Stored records
********

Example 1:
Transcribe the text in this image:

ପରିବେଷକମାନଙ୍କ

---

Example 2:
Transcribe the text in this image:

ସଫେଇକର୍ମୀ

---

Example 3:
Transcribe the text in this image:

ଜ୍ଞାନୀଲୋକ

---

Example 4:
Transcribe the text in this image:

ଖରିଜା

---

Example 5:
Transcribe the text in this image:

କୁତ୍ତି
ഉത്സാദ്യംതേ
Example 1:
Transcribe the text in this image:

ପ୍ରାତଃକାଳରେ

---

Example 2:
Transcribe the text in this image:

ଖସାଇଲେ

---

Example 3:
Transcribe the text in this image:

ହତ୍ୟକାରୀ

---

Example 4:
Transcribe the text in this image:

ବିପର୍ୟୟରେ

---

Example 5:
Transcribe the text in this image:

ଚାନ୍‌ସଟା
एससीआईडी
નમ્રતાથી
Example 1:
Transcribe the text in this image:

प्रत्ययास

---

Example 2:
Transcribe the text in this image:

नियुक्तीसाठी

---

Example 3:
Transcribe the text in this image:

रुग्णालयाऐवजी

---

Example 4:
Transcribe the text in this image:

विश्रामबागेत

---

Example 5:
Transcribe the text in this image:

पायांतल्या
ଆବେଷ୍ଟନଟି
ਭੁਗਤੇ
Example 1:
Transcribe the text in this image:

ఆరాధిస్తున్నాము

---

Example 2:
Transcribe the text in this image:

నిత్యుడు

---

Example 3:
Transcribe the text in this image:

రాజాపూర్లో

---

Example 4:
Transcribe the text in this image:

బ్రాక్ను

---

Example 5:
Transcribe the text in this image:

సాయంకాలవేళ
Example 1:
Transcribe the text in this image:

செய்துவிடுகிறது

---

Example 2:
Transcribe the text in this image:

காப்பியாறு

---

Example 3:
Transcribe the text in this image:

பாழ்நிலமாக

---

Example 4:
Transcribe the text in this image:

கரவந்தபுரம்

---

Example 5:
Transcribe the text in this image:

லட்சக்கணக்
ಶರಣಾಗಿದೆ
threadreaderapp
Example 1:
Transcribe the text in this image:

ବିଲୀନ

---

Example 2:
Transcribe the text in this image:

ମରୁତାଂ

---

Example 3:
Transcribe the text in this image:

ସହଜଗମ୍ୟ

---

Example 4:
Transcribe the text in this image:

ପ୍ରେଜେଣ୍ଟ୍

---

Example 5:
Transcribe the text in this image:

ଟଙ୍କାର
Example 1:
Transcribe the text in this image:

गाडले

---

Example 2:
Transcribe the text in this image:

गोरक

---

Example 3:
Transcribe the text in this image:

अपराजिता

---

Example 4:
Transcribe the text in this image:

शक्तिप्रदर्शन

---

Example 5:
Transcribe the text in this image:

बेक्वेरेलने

********

* [Problem statement]: Write out each line of the data above, copying it character for character.

* [Problem solution]:
Example 1:
Transcribe the text in this image:

ପରିବେଷକମାନଙ୍କ

---

Example 2:
Transcribe the text in this image:

ସଫେଇକର୍ମୀ

---

Example 3:
Transcribe the text in this image:

ଜ୍ଞାନୀଲୋକ

---

Example 4:
Transcribe the text in this image:

ଖରିଜା

---

Example 5:
Transcribe the text in this image:

କୁତ୍ତି
ഉത്സാദ്യംതേ
Example 1:
Transcribe the text in this image:

ପ୍ରାତଃକାଳରେ

---

Example 2:
Transcribe the text in this image:

ଖସାଇଲେ

---

Example 3:
Transcribe the text in this image:

ହତ୍ୟକାରୀ

---

Example 4:
Transcribe the text in this image:

ବିପର୍ୟୟରେ

---

Example 5:
Transcribe the text in this image:

ଚାନ୍‌ସଟା
एससीआईडी
નમ્રતાથી
Example 1:
Transcribe the text in this image:

प्रत्ययास

---

Example 2:
Transcribe the text in this image:

नियुक्तीसाठी

---

Example 3:
Transcribe the text in this image:

रुग्णालयाऐवजी

---

Example 4:
Transcribe the text in this image:

विश्रामबागेत

---

Example 5:
Transcribe the text in this image:

पायांतल्या
ଆବେଷ୍ଟନଟି
ਭੁਗਤੇ
Example 1:
Transcribe the text in this image:

ఆరాధిస్తున్నాము

---

Example 2:
Transcribe the text in this image:

నిత్యుడు

---

Example 3:
Transcribe the text in this image:

రాజాపూర్లో

---

Example 4:
Transcribe the text in this image:

బ్రాక్ను

---

Example 5:
Transcribe the text in this image:

సాయంకాలవేళ
Example 1:
Transcribe the text in this image:

செய்துவிடுகிறது

---

Example 2:
Transcribe the text in this image:

காப்பியாறு

---

Example 3:
Transcribe the text in this image:

பாழ்நிலமாக

---

Example 4:
Transcribe the text in this image:

கரவந்தபுரம்

---

Example 5:
Transcribe the text in this image:

லட்சக்கணக்
ಶರಣಾಗಿದೆ
threadreaderapp
Example 1:
Transcribe the text in this image:

ବିଲୀନ

---

Example 2:
Transcribe the text in this image:

ମରୁତାଂ

---

Example 3:
Transcribe the text in this image:

ସହଜଗମ୍ୟ

---

Example 4:
Transcribe the text in this image:

ପ୍ରେଜେଣ୍ଟ୍

---

Example 5:
Transcribe the text in this image:

ଟଙ୍କାର
Example 1:
Transcribe the text in this image:

गाडले

---

Example 2:
Transcribe the text in this image:

गोरक

---

Example 3:
Transcribe the text in this image:

अपराजिता

---

Example 4:
Transcribe the text in this image:

शक्तिप्रदर्शन

---

Example 5:
Transcribe the text in this image:

बेक्वेरेलने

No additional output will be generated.